» What the task asks
Find every line in the entries below that contains the word "zebra", and copy each of those lines in full.

» Supplied entries
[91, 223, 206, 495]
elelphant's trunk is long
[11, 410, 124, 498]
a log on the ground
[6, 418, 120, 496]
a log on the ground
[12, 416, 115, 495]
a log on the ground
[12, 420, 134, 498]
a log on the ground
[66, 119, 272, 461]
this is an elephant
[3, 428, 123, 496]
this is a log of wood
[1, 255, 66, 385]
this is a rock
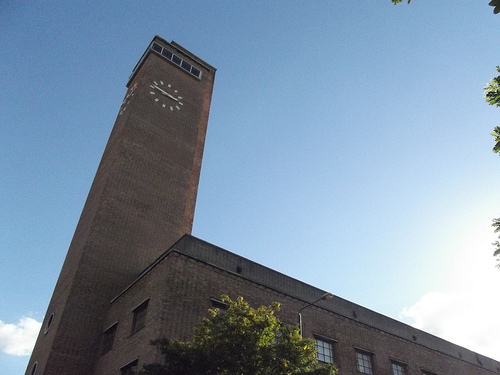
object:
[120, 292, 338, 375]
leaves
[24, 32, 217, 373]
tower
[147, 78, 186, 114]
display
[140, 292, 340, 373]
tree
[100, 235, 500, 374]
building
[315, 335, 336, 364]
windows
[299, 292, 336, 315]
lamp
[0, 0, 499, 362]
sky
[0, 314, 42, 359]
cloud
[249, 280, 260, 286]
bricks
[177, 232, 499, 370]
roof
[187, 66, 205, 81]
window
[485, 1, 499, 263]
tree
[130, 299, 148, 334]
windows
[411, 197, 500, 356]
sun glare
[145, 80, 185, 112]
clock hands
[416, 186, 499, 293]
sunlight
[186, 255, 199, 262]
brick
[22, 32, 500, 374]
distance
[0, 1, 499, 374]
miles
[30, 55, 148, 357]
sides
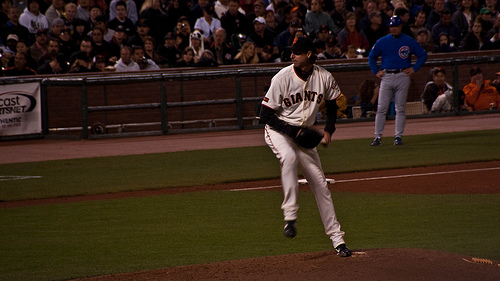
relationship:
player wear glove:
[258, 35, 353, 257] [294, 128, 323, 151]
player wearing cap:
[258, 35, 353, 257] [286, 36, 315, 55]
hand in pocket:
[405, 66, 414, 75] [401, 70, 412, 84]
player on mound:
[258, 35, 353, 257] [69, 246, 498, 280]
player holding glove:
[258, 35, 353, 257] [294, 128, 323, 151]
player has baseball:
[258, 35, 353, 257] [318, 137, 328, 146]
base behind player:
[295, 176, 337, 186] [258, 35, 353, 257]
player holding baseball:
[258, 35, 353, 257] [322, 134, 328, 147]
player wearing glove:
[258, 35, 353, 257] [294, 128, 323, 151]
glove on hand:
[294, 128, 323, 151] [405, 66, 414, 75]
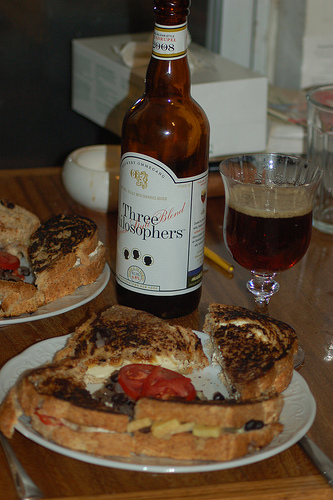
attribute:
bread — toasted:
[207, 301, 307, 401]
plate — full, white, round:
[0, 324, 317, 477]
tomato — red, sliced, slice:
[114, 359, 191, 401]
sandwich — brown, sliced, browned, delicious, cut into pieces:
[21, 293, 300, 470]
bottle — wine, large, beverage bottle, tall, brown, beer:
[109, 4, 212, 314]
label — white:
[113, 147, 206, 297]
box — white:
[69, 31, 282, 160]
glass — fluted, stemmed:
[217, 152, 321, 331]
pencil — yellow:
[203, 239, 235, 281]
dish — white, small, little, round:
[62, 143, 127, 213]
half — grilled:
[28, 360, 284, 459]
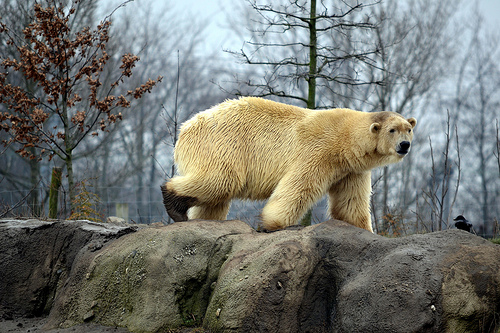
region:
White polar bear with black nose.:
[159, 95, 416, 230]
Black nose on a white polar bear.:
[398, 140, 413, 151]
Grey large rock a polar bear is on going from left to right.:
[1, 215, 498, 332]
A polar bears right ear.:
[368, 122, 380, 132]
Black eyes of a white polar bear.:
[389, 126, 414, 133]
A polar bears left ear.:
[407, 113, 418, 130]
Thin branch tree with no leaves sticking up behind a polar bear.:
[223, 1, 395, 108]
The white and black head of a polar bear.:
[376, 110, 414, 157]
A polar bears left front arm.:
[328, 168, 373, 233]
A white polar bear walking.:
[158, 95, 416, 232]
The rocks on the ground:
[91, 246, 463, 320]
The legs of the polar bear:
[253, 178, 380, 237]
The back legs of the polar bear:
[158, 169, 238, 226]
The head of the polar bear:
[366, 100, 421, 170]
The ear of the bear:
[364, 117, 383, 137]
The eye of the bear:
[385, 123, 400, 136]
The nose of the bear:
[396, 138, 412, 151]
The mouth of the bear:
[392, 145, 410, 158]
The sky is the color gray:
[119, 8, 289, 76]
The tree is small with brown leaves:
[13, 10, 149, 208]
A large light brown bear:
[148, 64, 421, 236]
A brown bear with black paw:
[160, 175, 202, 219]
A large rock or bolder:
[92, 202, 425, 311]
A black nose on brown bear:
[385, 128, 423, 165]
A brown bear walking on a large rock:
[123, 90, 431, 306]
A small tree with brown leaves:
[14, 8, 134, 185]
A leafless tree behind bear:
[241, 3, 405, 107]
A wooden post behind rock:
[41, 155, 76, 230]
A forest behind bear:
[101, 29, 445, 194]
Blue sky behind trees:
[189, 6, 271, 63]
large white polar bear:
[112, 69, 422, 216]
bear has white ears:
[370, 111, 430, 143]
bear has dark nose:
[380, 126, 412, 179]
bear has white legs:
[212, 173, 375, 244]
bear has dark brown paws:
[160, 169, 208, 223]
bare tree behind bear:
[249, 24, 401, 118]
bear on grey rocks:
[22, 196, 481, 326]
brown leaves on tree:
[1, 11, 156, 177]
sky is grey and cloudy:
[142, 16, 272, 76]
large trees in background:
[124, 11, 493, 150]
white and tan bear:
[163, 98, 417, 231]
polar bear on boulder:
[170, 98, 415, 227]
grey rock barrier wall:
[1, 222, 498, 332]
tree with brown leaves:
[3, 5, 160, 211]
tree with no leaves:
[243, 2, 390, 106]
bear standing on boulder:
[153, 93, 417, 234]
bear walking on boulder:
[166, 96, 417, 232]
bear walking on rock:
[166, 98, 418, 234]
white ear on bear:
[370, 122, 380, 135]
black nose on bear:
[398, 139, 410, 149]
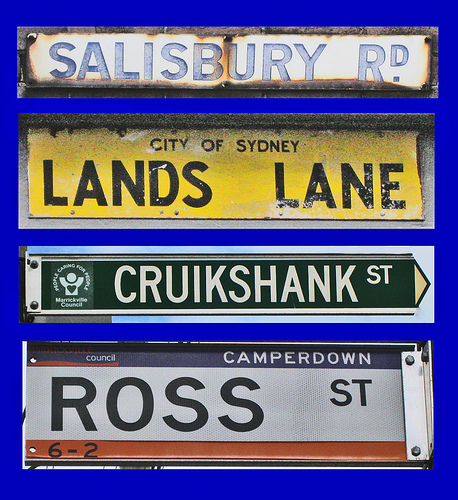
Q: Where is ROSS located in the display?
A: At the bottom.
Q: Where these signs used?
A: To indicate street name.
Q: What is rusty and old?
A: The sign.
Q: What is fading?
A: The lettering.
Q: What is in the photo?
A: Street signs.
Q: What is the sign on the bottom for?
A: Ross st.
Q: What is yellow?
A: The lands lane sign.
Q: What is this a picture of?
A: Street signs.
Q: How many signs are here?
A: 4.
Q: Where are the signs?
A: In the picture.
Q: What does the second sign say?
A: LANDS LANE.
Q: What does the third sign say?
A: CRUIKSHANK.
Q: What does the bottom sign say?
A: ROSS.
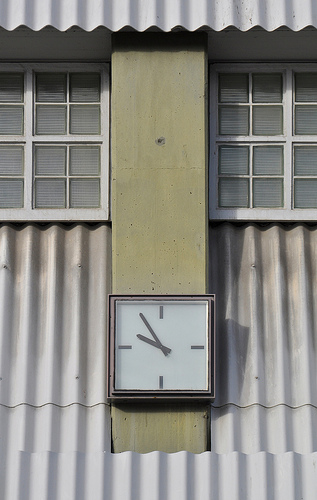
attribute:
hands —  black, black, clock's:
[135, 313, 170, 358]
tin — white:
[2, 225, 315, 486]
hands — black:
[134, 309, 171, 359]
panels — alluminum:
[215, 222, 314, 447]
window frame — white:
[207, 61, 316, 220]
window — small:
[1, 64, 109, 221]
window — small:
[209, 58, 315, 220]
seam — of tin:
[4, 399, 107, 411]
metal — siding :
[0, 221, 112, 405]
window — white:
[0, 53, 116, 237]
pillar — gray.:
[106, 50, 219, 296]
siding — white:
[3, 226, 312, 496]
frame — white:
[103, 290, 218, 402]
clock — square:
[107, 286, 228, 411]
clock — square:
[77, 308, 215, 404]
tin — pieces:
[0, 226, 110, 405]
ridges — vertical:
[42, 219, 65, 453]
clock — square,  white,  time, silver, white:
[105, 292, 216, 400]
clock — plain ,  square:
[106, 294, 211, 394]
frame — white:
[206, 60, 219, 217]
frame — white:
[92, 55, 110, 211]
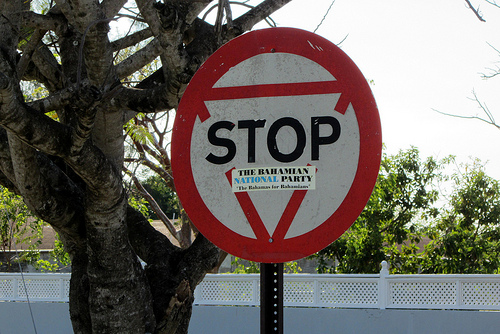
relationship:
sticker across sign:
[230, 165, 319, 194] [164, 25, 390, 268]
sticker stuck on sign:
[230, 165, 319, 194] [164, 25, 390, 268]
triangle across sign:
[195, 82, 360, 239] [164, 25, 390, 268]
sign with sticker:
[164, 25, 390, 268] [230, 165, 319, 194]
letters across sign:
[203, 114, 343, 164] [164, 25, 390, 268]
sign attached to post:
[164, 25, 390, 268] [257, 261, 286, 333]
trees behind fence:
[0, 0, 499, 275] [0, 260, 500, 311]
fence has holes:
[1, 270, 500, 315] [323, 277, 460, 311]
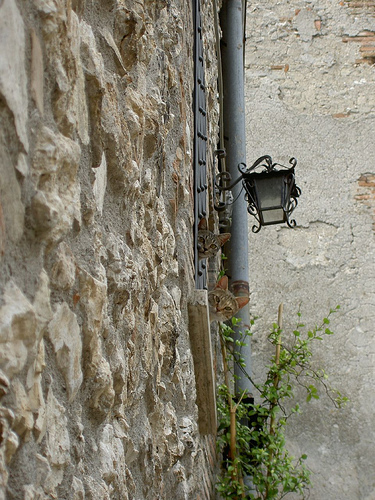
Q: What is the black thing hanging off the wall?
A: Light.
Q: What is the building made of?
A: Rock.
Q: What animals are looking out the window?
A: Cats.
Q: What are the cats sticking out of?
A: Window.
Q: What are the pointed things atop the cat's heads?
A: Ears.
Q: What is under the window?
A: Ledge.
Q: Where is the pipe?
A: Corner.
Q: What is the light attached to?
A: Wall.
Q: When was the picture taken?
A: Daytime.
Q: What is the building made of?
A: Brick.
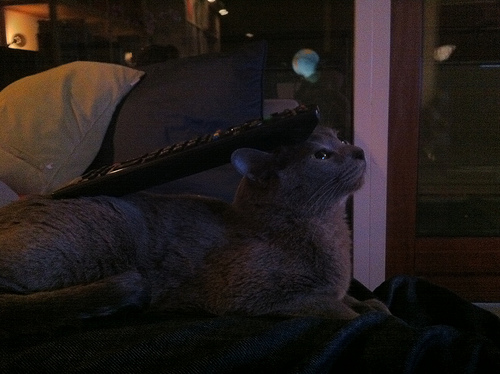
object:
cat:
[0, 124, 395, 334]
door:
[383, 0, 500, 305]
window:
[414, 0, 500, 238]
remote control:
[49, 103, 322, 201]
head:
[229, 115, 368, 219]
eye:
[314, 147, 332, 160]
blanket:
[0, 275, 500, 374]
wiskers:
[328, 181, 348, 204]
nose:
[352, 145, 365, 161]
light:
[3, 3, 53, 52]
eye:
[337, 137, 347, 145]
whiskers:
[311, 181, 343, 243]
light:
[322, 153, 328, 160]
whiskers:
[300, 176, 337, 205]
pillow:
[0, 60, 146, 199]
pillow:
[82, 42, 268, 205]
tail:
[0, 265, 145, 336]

==

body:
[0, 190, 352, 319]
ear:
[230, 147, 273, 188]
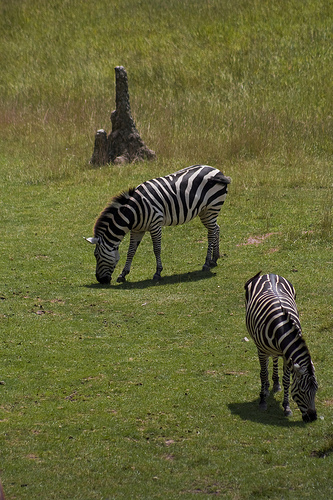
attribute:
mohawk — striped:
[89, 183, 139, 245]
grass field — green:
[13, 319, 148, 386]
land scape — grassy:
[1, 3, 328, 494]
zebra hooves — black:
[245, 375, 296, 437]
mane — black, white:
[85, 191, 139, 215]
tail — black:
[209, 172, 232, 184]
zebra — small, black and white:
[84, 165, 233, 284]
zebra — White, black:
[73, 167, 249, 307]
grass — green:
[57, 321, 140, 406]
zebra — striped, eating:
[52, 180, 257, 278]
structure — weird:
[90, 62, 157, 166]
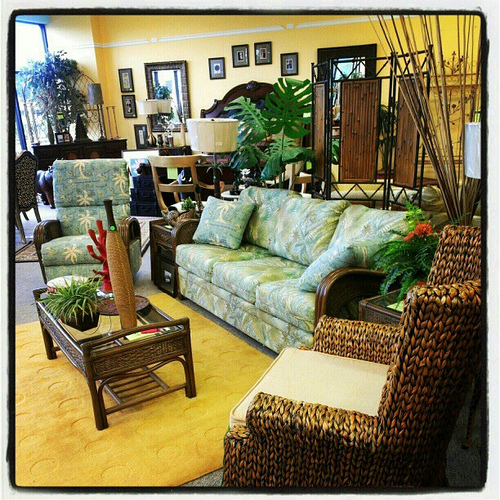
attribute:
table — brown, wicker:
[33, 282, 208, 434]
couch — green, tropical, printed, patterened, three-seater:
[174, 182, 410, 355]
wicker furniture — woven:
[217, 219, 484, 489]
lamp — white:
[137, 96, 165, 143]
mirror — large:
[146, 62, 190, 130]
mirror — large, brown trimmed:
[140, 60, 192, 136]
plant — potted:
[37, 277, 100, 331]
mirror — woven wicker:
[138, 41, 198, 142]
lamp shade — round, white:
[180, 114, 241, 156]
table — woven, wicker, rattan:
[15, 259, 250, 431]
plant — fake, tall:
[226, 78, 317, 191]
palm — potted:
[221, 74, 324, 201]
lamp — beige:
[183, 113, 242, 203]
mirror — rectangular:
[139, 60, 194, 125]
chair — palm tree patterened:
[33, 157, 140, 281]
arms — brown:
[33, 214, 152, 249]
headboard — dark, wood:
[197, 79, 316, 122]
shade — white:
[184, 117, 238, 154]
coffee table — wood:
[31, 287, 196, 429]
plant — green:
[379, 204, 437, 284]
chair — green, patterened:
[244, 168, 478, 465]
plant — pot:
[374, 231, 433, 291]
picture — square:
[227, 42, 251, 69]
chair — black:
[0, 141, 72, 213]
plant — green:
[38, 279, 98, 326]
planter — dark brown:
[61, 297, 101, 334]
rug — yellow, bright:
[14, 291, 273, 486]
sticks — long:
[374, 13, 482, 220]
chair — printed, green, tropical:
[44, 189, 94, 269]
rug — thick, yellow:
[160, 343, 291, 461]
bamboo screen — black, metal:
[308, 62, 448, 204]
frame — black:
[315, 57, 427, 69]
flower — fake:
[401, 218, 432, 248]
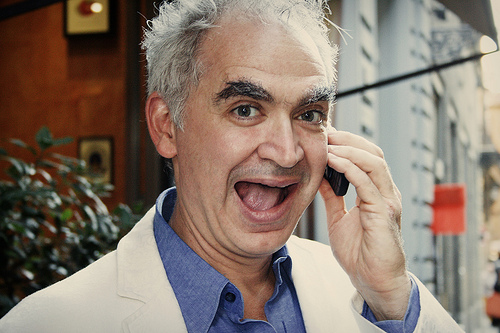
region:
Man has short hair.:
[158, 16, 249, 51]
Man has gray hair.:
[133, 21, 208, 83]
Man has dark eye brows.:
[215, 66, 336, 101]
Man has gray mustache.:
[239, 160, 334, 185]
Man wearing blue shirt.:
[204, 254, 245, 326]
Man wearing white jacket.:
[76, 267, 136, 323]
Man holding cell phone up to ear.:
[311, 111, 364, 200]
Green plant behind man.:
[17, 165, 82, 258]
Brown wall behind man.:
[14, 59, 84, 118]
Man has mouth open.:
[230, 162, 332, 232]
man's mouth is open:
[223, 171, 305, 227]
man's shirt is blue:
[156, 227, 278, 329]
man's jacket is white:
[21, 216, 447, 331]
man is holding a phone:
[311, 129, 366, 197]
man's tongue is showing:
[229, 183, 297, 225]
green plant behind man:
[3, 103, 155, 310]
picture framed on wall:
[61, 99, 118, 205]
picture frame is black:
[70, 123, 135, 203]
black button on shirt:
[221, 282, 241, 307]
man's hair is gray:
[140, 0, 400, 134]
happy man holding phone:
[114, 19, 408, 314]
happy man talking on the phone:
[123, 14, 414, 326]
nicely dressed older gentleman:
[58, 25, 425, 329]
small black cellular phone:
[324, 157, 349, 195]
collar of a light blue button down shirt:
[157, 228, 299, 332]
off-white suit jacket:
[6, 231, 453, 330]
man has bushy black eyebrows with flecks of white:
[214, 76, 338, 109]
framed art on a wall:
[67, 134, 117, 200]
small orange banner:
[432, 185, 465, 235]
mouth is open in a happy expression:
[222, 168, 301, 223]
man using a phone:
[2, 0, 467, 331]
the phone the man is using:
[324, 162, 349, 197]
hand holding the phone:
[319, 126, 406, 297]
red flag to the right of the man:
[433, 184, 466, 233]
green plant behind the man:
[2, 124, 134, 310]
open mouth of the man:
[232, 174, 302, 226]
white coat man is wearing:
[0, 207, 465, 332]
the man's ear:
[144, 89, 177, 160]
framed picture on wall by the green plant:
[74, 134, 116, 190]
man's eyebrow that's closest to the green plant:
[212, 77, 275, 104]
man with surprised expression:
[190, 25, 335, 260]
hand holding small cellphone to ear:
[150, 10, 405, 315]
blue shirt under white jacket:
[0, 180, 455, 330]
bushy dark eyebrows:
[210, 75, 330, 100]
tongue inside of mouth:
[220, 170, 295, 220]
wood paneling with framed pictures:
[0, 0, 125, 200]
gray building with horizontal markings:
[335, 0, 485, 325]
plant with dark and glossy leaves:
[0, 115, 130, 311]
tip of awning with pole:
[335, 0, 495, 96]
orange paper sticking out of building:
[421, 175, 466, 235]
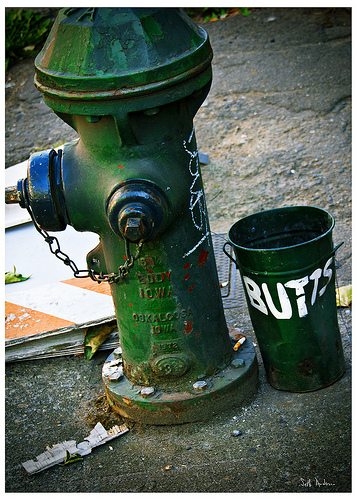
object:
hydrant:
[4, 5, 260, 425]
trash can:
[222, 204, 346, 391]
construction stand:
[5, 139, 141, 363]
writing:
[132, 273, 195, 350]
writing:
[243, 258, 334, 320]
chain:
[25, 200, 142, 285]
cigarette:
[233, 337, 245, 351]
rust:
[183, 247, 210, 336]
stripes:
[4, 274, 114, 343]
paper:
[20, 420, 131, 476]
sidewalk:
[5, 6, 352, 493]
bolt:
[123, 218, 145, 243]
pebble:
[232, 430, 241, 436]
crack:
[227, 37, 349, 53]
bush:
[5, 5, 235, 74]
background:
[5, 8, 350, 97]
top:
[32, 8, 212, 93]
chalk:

* * *

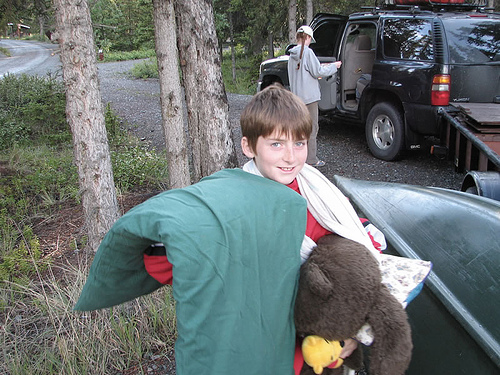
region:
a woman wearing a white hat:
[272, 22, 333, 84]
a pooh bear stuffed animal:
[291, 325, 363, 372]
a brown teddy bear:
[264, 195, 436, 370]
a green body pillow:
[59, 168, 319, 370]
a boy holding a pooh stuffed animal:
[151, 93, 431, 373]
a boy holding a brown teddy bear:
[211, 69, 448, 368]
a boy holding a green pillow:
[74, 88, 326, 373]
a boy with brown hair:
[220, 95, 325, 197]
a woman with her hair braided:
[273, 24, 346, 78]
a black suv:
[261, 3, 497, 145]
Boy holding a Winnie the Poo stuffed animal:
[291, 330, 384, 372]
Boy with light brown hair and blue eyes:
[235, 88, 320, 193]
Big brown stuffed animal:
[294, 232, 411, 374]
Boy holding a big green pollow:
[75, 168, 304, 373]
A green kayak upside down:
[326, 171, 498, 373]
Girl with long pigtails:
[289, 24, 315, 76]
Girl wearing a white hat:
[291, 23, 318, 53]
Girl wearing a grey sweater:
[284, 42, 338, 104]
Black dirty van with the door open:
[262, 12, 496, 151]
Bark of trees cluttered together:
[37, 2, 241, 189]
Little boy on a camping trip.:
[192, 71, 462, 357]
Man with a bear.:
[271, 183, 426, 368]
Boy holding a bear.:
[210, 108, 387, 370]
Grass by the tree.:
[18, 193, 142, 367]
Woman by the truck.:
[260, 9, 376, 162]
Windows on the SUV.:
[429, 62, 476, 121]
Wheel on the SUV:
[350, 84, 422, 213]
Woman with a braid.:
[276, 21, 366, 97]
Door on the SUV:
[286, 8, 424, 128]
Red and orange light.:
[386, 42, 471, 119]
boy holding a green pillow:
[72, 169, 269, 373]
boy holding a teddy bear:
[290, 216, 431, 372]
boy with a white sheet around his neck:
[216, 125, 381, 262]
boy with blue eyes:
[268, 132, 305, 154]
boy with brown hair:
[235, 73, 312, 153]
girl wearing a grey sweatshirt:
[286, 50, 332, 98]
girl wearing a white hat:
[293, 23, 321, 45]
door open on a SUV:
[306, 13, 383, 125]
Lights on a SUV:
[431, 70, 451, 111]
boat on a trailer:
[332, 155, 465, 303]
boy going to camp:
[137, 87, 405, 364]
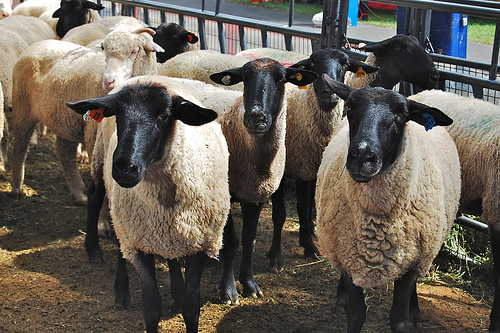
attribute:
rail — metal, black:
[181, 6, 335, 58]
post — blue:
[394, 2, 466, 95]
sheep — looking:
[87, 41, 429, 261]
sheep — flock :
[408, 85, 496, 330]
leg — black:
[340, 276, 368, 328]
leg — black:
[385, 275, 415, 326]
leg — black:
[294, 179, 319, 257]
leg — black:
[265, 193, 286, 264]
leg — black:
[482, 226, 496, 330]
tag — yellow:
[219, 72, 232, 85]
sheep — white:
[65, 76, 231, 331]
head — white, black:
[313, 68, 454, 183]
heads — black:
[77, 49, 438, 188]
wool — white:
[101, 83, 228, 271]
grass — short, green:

» Response
zebra hooves — black:
zebra — small, black and white:
zebra — White, black:
zebra — striped, eating:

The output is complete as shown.